-
Notifications
You must be signed in to change notification settings - Fork 491
Description
Bug report
When running a full end-to-end GRPO training pipeline using VllmRollout on a TPU v5e-8 slice, the rollout engine crashes during the first micro-batch step due to two consecutive API mismatches between tunix/rl/rl_cluster.py and tunix/rl/rollout/vllm_rollout.py.
Issue 1: Unexpected Keyword Argument completion_mask
RLCluster.get_old_per_token_logps passes a completion_mask argument down to the rollout engine, but the VllmRollout.get_per_token_logps method signature does not accept it.
Traceback:
File "/usr/local/lib/python3.12/site-packages/tunix/rl/grpo/grpo_learner.py", line 267, in _generate_and_compute_advantage
old_per_token_logps = self.rl_cluster.get_old_per_token_logps(...)
TypeError: VllmRollout.get_per_token_logps() got an unexpected keyword argument 'completion_mask'
Issue 2: JAX concatenate Strict Type Error
If the completion_mask issue is bypassed, the pipeline immediately crashes on the output. VllmRollout returns native Python lists, but rl_cluster.py passes them directly to jnp.concatenate(). Under strict JAX versions (like 0.4.25), this throws a TypeError because it expects array-like objects, not lists.
Traceback:
Python
File "/usr/local/lib/python3.12/site-packages/tunix/rl/rl_cluster.py", line 993, in get_old_per_token_logps
per_token_logps = jnp.concatenate(outs, axis=0)

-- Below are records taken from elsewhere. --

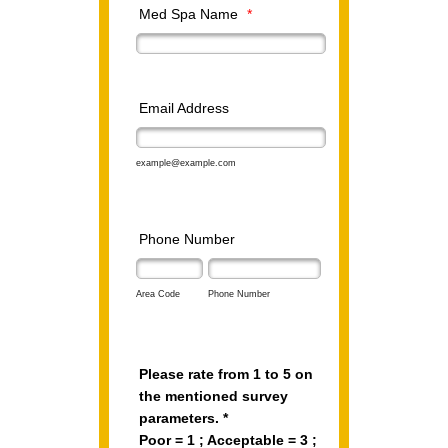
Med Spa Name
*
Email Address
example@example.com
Phone Number
Area Code
Phone Number
Please rate from 1 to 5 on
the mentioned survey
parameters. *
Poor = 1 ; Acceptable = 3 ;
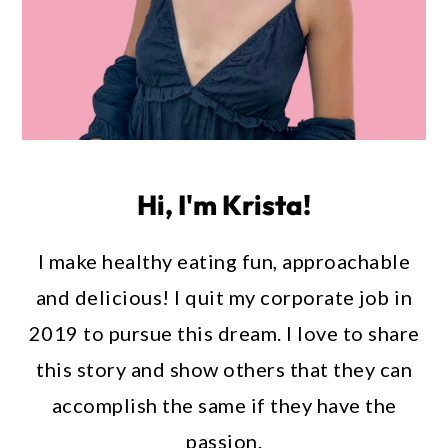
Hi, I'm Krista!
I make healthy eating fun, approachable
and delicious! I quit my corporate job in
2019 to pursue this dream. I love to share
this story and show others that they can
accomplish the same if they have the
passion.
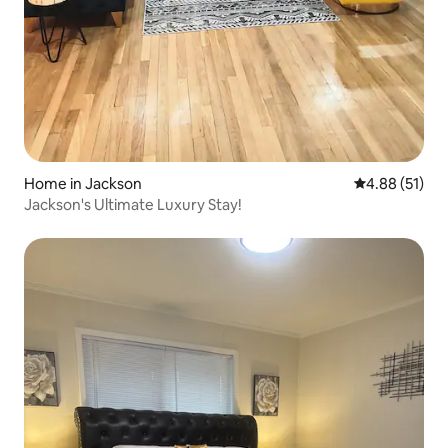
Home in Jackson
4.88 out of 5
4.88 (51)
Jackson's Ultimate Luxury Stay!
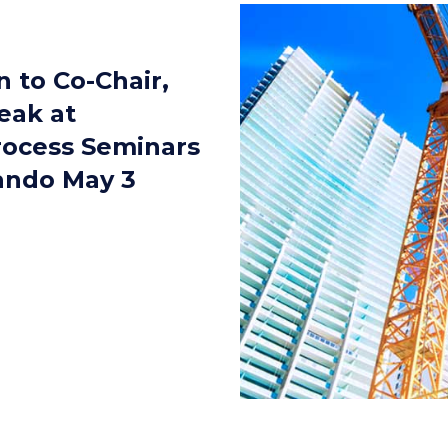
 to Co-Chair,
eak at
rocess Seminars
lando May 3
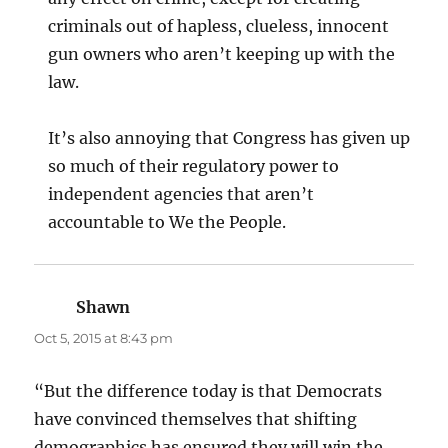
criminals out of hapless, clueless, innocent
gun owners who aren’t keeping up with the
law.
It’s also annoying that Congress has given up
so much of their regulatory power to
independent agencies that aren’t
accountable to We the People.
Shawn
says:
Oct 5, 2015 at 8:43 pm
“But the difference today is that Democrats
have convinced themselves that shifting
demographics has ensured they will win the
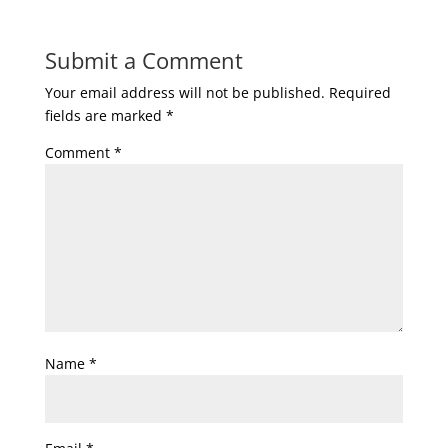
Submit a Comment
Your email address will not be published.
Required
fields are marked
*
Comment
*
Name
*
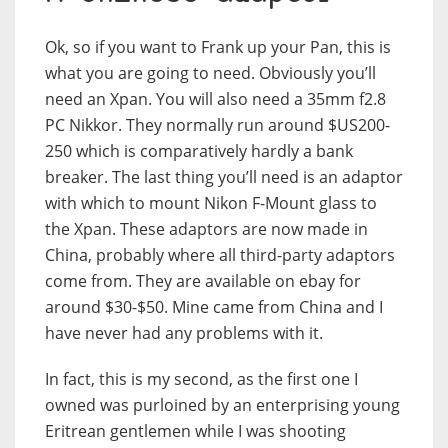
Ok, so if you want to Frank up your Pan, this is
what you are going to need. Obviously you’ll
need an Xpan. You will also need a 35mm f2.8
PC Nikkor. They normally run around $US200-
250 which is comparatively hardly a bank
breaker. The last thing you’ll need is an adaptor
with which to mount Nikon F-Mount glass to
the Xpan. These adaptors are now made in
China, probably where all third-party adaptors
come from. They are available on ebay for
around $30-$50. Mine came from China and I
have never had any problems with it.
In fact, this is my second, as the first one I
owned was purloined by an enterprising young
Eritrean gentlemen while I was shooting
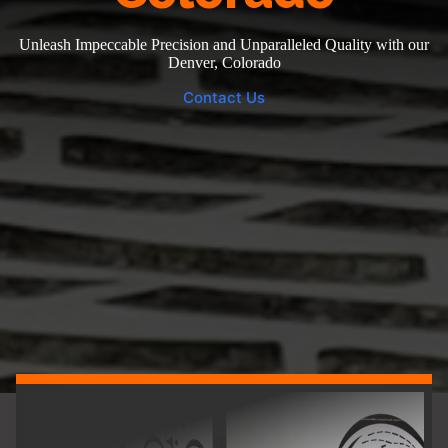
Unleash Impeccable Precision and Unparalleled Quality with our
Denver, Colorado
Contact Us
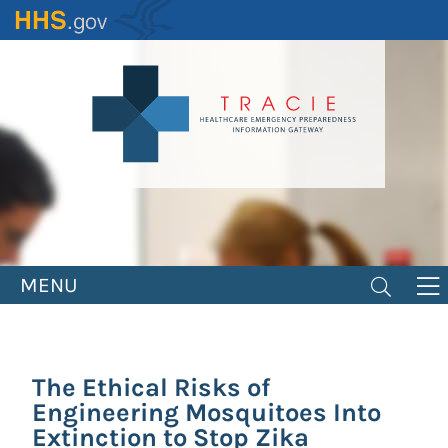
Skip
to
main
content
MENU
The Ethical Risks of
Engineering Mosquitoes Into
Extinction to Stop Zika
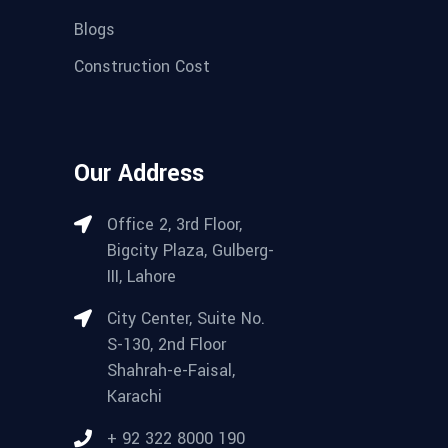
Blogs
Construction Cost
Our Address
Office 2, 3rd Floor,
Bigcity Plaza, Gulberg-
III, Lahore
City Center, Suite No.
S-130, 2nd Floor
Shahrah-e-Faisal,
Karachi
+ 92 322 8000 190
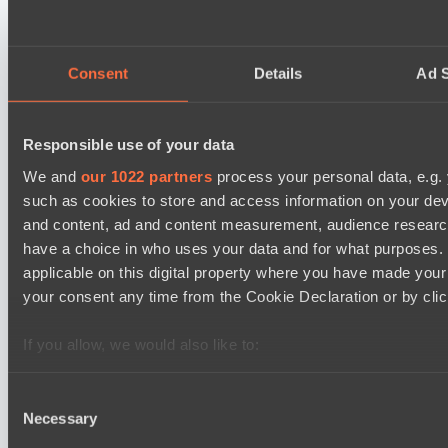
Power Rangers
BO3
Consent
Details
Ad S
Team Syntax
Asgard Championship Season 1
09:00
Responsible use of your data
Ilbirs eSports
We and
our 1022 partners
process your personal data, e.g.
BO3
such as cookies to store and access information on your dev
and content, ad and content measurement, audience resear
No Hoodwink
have a choice in who uses your data and for what purposes. 
Kobold League IV: Mid Division
applicable on this digital property where you have made you
11:30
your consent any time from the Cookie Declaration or by click
Soup Kitchen
BO3
If you allow, we would also like to:
Collect information about your geographical location 
Team hi
several meters
Consent
Necessary
Identify your device by actively scanning it for specifi
Selection
Latest Results
Find out more about how your personal data is processed an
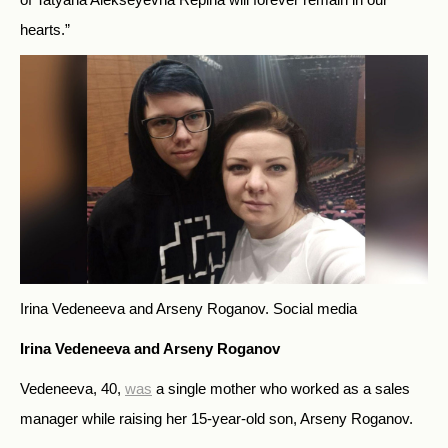
hearts.”
Irina Vedeneeva and Arseny Roganov.
Social media
Irina Vedeneeva and Arseny Roganov
Vedeneeva, 40,
was
a single mother who worked as a sales
manager while raising her 15-year-old son, Arseny Roganov.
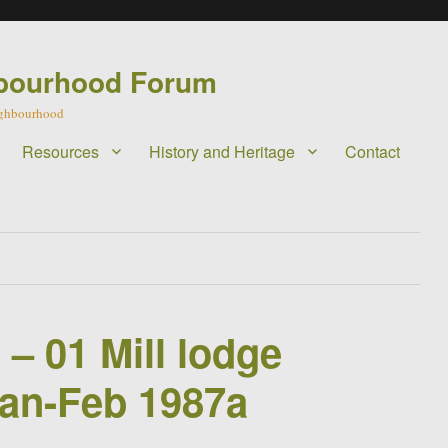
bourhood Forum
eighbourhood
Resources
History and Heritage
Contact
 – 01 Mill lodge
Jan-Feb 1987a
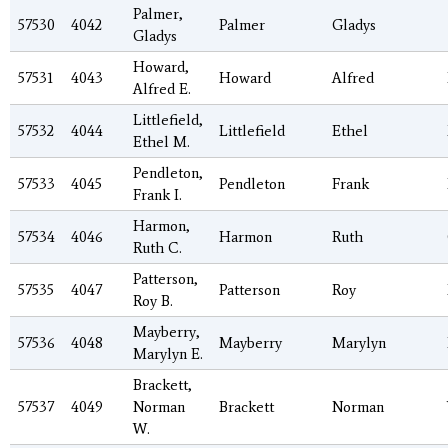
Palmer,
57530
4042
Palmer
Gladys
Gladys
Howard,
57531
4043
Howard
Alfred
Alfred E.
Littlefield,
57532
4044
Littlefield
Ethel
Ethel M.
Pendleton,
57533
4045
Pendleton
Frank
Frank I.
Harmon,
57534
4046
Harmon
Ruth
Ruth C.
Patterson,
57535
4047
Patterson
Roy
Roy B.
Mayberry,
57536
4048
Mayberry
Marylyn
Marylyn E.
Brackett,
57537
4049
Norman
Brackett
Norman
W.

TypeError: concatenate requires ndarray or scalar arguments, got <class 'list'> at position 0.
Logs/Output
No response
Environment Information
Environment:
Hardware: GKE TPU v5e-8 slice
JAX Version: 0.4.25 (Pinned to maintain mesh stability with with_sharding_constraint)
vLLM Version: 0.17.0rc1
Algorithm: GRPO
Additional Context
No response